* Goal of the exercise
Please, could you print all the lines below exactly, leaving out the pictures?

* Data shown

------------------------------

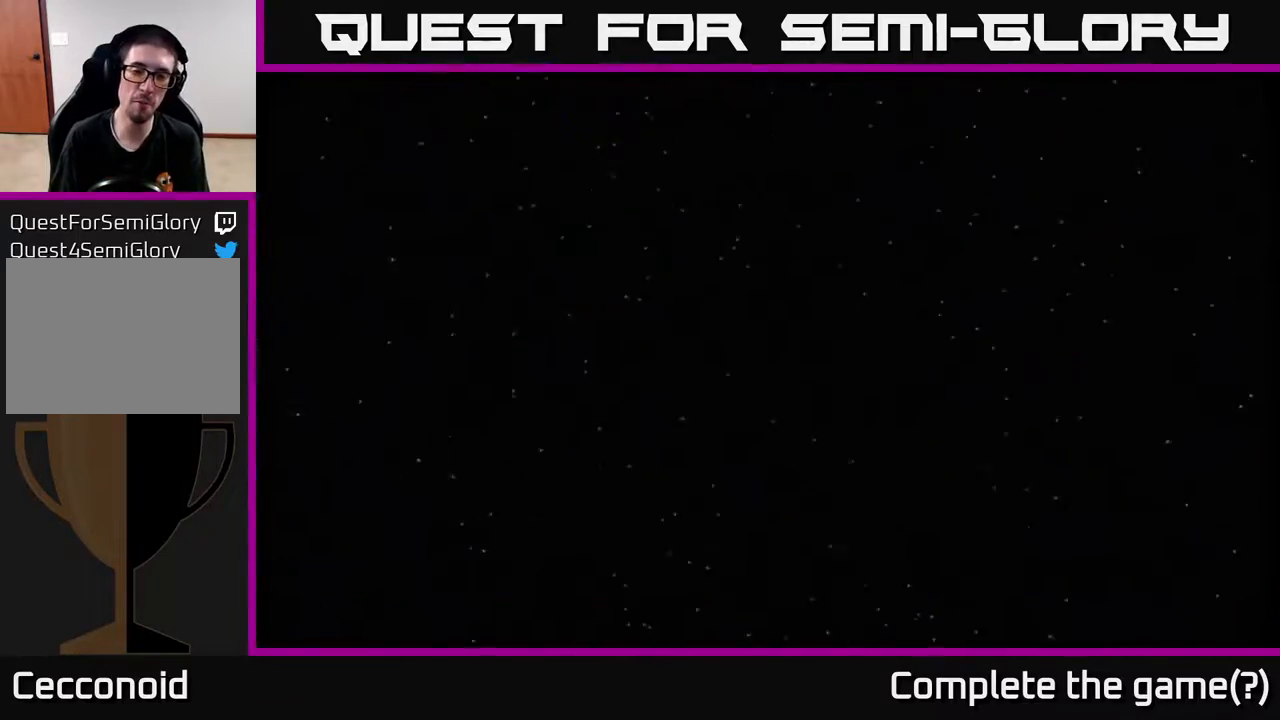
{"buttons": [], "left_stick": "center", "right_stick": "center", "events": []}
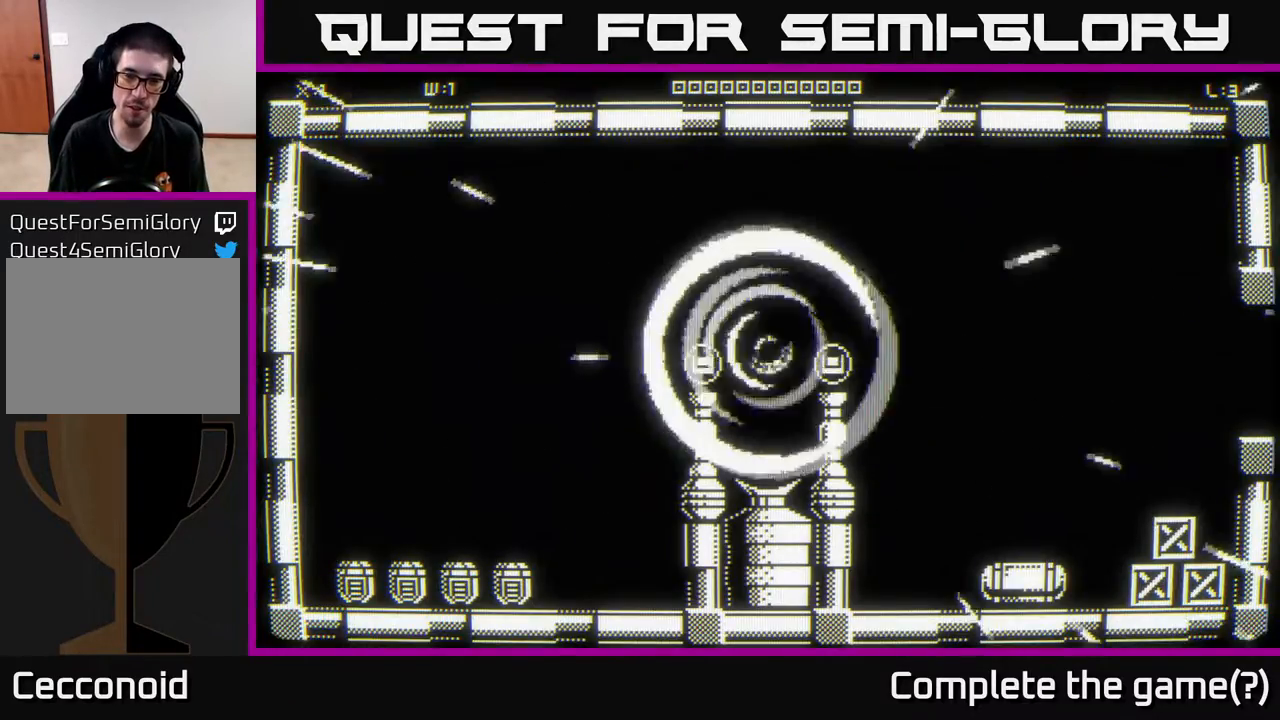
{"buttons": [], "left_stick": "left", "right_stick": "center", "events": [[217, "left_stick", "up"], [400, "left_stick", "left"]]}
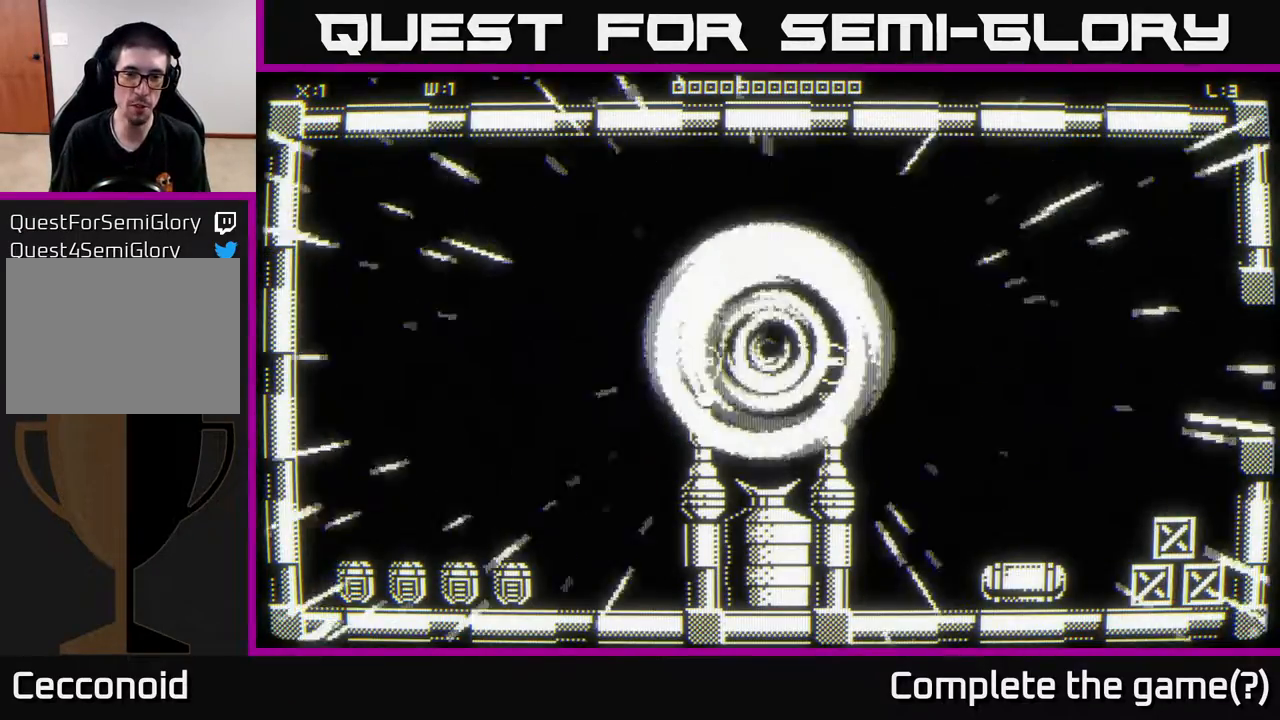
{"buttons": [], "left_stick": "up-left", "right_stick": "center", "events": [[83, "left_stick", "up-left"]]}
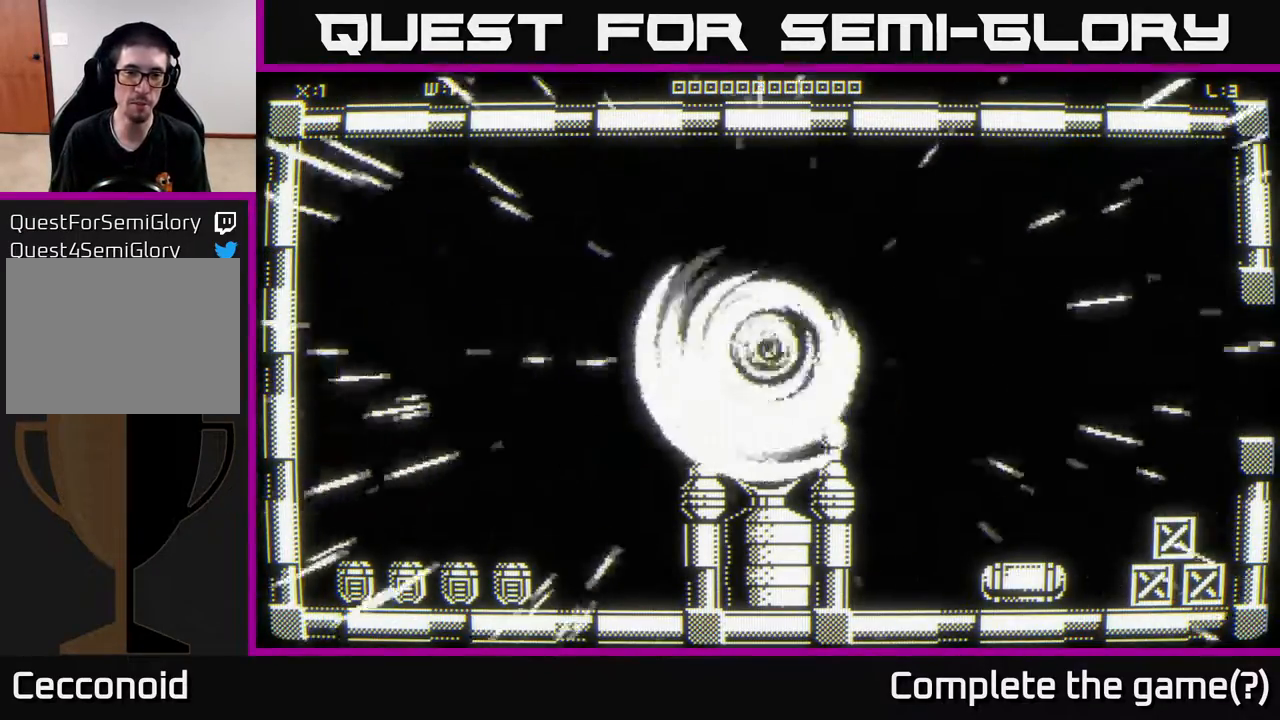
{"buttons": [], "left_stick": "left", "right_stick": "center", "events": [[67, "left_stick", "left"]]}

------------------------------

* Your response
{"buttons": [], "left_stick": "center", "right_stick": "center", "events": []}
{"buttons": [], "left_stick": "left", "right_stick": "center", "events": [[217, "left_stick", "up"], [400, "left_stick", "left"]]}
{"buttons": [], "left_stick": "up-left", "right_stick": "center", "events": [[83, "left_stick", "up-left"]]}
{"buttons": [], "left_stick": "left", "right_stick": "center", "events": [[67, "left_stick", "left"]]}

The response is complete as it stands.